Link quality is an important factor for nodes selecting communication links in wireless sensor networks. Effective link quality prediction helps to select high quality links for communication, so as to improve stability of communication. We propose the improved fuzzy C-means clustering algorithm (SUBXBFCM) and use it to adaptively divide the link quality grades according to the packet reception rate. The Pearson correlation coefficient is employed to analyse the correlation between the hardware parameters and packet reception rate. The averages of the received signal strength indicator, link quality indicator and the signal to noise ratio are selected as the inputs of the link quality estimation model based on the XGBoost (XGB_LQE). The XGB_LQE is constructed to estimate the current link quality grade, which takes the classification advantages of XGBoost. Based on the estimated results of the XGB_LQE, the link quality prediction model (XGB_LQP) is constructed by using the XGBoost regression algorithm, which can predict the link quality grade at the next moment with historical link quality information.
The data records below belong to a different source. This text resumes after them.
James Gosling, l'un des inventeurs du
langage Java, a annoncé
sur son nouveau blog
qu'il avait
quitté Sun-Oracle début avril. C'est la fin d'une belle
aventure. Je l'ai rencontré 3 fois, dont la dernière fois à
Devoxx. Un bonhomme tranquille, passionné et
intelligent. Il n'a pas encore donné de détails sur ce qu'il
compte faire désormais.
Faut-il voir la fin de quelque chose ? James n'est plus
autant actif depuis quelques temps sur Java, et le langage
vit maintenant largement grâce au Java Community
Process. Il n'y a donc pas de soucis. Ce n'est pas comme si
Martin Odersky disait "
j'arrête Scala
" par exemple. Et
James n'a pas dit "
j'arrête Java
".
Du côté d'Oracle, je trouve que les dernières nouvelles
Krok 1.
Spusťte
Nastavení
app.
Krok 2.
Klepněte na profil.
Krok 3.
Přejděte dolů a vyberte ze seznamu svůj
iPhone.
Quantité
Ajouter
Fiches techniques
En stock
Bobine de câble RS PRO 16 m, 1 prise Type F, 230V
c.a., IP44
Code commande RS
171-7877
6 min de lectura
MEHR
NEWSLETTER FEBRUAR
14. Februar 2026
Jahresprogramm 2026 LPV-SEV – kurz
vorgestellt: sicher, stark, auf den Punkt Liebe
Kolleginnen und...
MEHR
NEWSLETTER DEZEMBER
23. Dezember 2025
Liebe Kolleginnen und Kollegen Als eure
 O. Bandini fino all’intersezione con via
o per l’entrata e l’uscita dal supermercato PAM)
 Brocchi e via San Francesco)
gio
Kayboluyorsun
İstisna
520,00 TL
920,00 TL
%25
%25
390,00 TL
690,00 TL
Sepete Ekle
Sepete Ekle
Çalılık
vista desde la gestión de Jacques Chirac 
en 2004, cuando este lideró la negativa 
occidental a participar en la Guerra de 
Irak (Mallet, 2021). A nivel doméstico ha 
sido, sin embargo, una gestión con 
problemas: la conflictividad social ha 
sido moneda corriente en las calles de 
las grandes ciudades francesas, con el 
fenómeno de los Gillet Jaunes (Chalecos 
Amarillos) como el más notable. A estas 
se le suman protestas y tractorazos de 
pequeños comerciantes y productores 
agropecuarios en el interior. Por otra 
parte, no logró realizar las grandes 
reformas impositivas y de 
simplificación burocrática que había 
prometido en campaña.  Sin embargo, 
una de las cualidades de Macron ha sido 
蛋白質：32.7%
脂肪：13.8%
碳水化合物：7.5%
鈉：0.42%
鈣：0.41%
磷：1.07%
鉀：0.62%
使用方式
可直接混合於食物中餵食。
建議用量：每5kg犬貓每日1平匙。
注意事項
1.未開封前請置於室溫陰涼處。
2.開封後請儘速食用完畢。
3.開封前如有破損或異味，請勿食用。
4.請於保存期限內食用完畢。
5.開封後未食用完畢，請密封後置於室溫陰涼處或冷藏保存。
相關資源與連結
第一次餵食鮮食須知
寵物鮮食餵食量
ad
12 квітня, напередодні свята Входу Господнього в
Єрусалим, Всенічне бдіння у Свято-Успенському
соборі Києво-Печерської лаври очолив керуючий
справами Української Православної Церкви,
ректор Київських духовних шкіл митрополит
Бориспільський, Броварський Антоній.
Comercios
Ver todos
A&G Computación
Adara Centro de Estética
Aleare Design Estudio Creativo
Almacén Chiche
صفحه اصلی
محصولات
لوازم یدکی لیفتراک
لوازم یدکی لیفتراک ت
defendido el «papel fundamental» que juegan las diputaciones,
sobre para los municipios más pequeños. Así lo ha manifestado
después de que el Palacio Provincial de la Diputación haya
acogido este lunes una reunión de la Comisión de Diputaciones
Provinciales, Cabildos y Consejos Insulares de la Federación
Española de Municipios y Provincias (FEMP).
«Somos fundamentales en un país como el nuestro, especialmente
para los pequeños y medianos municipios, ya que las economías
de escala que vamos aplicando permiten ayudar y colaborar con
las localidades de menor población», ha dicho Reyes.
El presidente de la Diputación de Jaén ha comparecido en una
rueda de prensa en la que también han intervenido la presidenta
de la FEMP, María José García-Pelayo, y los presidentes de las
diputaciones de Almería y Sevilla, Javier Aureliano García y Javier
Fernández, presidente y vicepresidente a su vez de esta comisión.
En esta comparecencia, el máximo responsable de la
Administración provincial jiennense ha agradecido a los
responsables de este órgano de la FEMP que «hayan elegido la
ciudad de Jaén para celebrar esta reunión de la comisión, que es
Experiment results in single-hop scenarios of square, laboratory, and grove show that the SUBXBFCM algorithm is effective at dividing the link quality grades compared with the normal division methods. Compared with link quality prediction methods based on the Support Vector Regression and 4C, XGB_LQP makes better predictions in single-hop wireless sensor networks.

Introduction

Wireless sensor networks (WSNs) are multi-hop selforganizing networks that are formed by wireless communication, and they consist of large numbers of inexpensive micro sensor nodes that are deployed in a monitoring area [1]. Their purposes are to collaboratively perceive, collect and process the information of the area and then send it to the observer. Sensors, perceptual objects, and observers form the three elements of a wireless sensor network. WSNs currently have broad application prospects in the fields of smart home, urban transportation and so on. In WSNs, nodes communicate by radio frequencies, and links have characteristics such as asymmetry, irregularity, and directionality [2], [3]. The WSN links are susceptible to multipath effect, loss and adjacent channel interference, which result in unreliable links, low channel quality and frequent topological changes [4]. The quality of the communication links has a significant impact on the performance of the wireless sensor network, such as the life cycle of the network, the throughput of the network and the reliability of transmissions [5]. Selecting a link with poor link quality for communications is likely to cause a large amount of packet loss. The retransmission due to packet loss recovery is the main cause of the increase of network energy consumption [6]. Effective link quality prediction helps to select good links for data transmissions, so as to improve network throughput and to maintain normal network operations and topological stability of networks, thereby improving the performance of wireless sensor networks [7]. It can be seen that the link quality prediction for WSNs is of great significance.